Accompagné de toute une équipe pluridisciplinaire de chercheurs et chercheuses, Antoine Browaeys cofonde en 2019 la start-up Pasqal avec Georges-Olivier Reymond. Financée notamment par le ministère des Armées, Pasqal affiche un double objectif : améliorer techniquement le simulateur quantique, avec l’ambition de le rendre transportable, et proposer des applications dans la vie quotidienne, comme la résolution de problèmes logistiques. La start-up accompagne par exemple l’entreprise EDF sur des problématiques d’optimisation de la recharge de flottes de véhicules électriques : « Prenons une ville, qui dispose d’une flotte de voitures électriques mais de peu de bornes de chargement. L’optimisation sera d’avoir toujours un nombre minimum de voitures pour répondre aux besoins. C’est un problème ultra complexe qu’un ordinateur classique ne peut pas résoudre. Jusqu’à présent, nous utilisions des méthodes heuristiques qui s’apparentaient davantage à du "feeling". L’ambition de notre plateforme est de trouver la solution optimale », résume Antoine Browaeys. 

 

L’ordinateur quantique dans un futur proche ? 

Selon Antoine Browaeys, la course vers l’ordinateur quantique demeure une finalité à très long terme. Les recherches et les applications actuelles sont plutôt des simulations simplifiées de réalités quantiques complexes. Ces simulations débouchent tout de même sur des calculs plus importants que ce qu’autorise un ordinateur classique. Mais depuis quelques années, la course a pris de la vitesse, car la concurrence internationale s’est accrue : à côté des travaux d’Antoine Browaeys, d’autres proposent d’utiliser des atomes neutres sans état de Rydberg, des ions piégés ou encore des circuits supraconducteurs.

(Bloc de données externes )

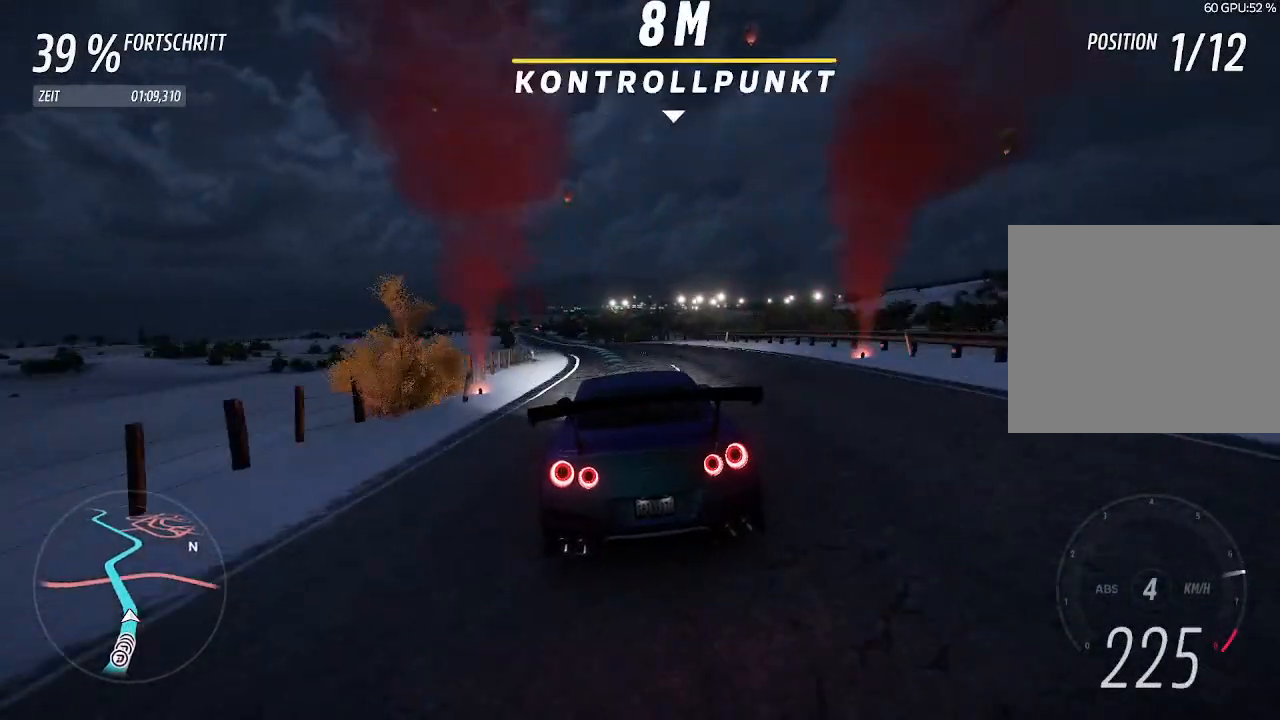
{"buttons": ["R2"], "left_stick": "center", "right_stick": "center", "events": [[467, "left_stick", "center"]]}
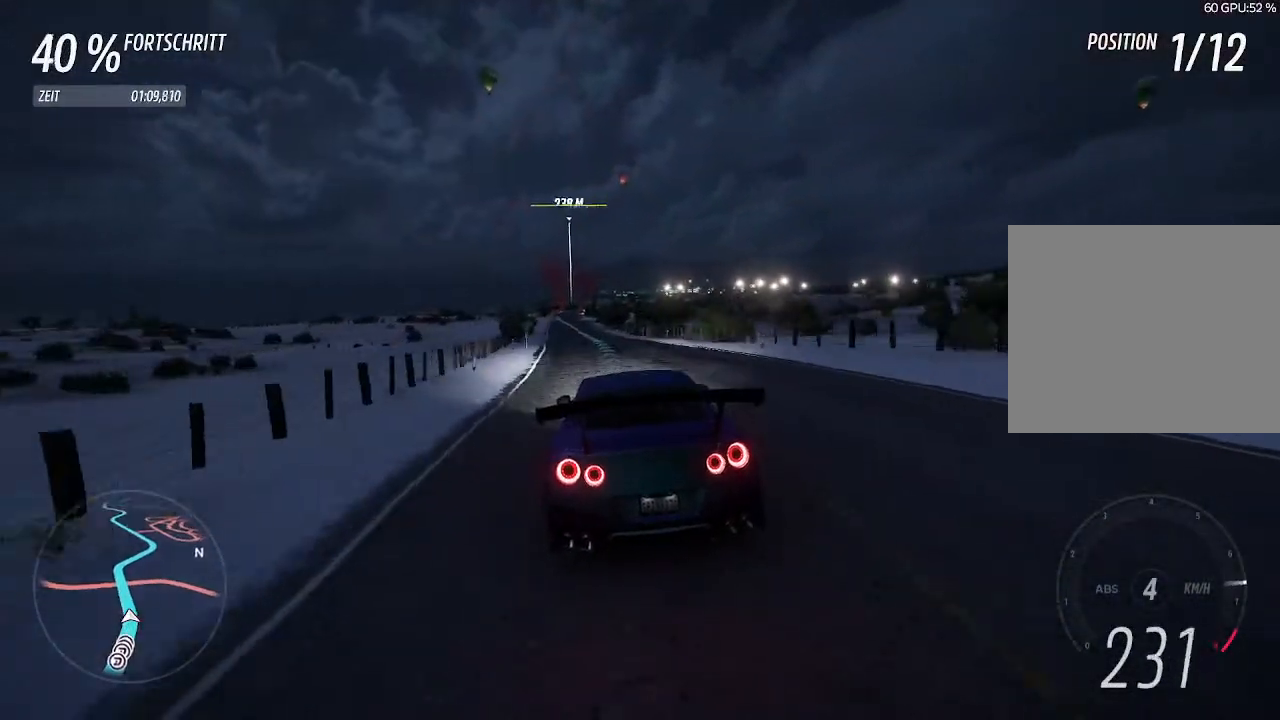
{"buttons": ["R2"], "left_stick": "left", "right_stick": "center", "events": [[100, "left_stick", "left"], [300, "left_stick", "center"], [433, "left_stick", "left"]]}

Et même si la quête de l’ordinateur quantique n’aboutit pas, un dernier argument plaide en faveur des plateformes quantiques : « À compétences égales, l’ordinateur quantique a un coût énergétique beaucoup moins important que l’ordinateur classique. Quand celui-ci consomme des dizaines de mégawatts pour résoudre un problème complexe, la machine quantique, elle, consomme des dizaines de kilowatts, soit mille fois moins. Le fait de pouvoir coder plus efficacement l’information favorise cette réduction de l’empreinte environnementale », conclut le chercheur.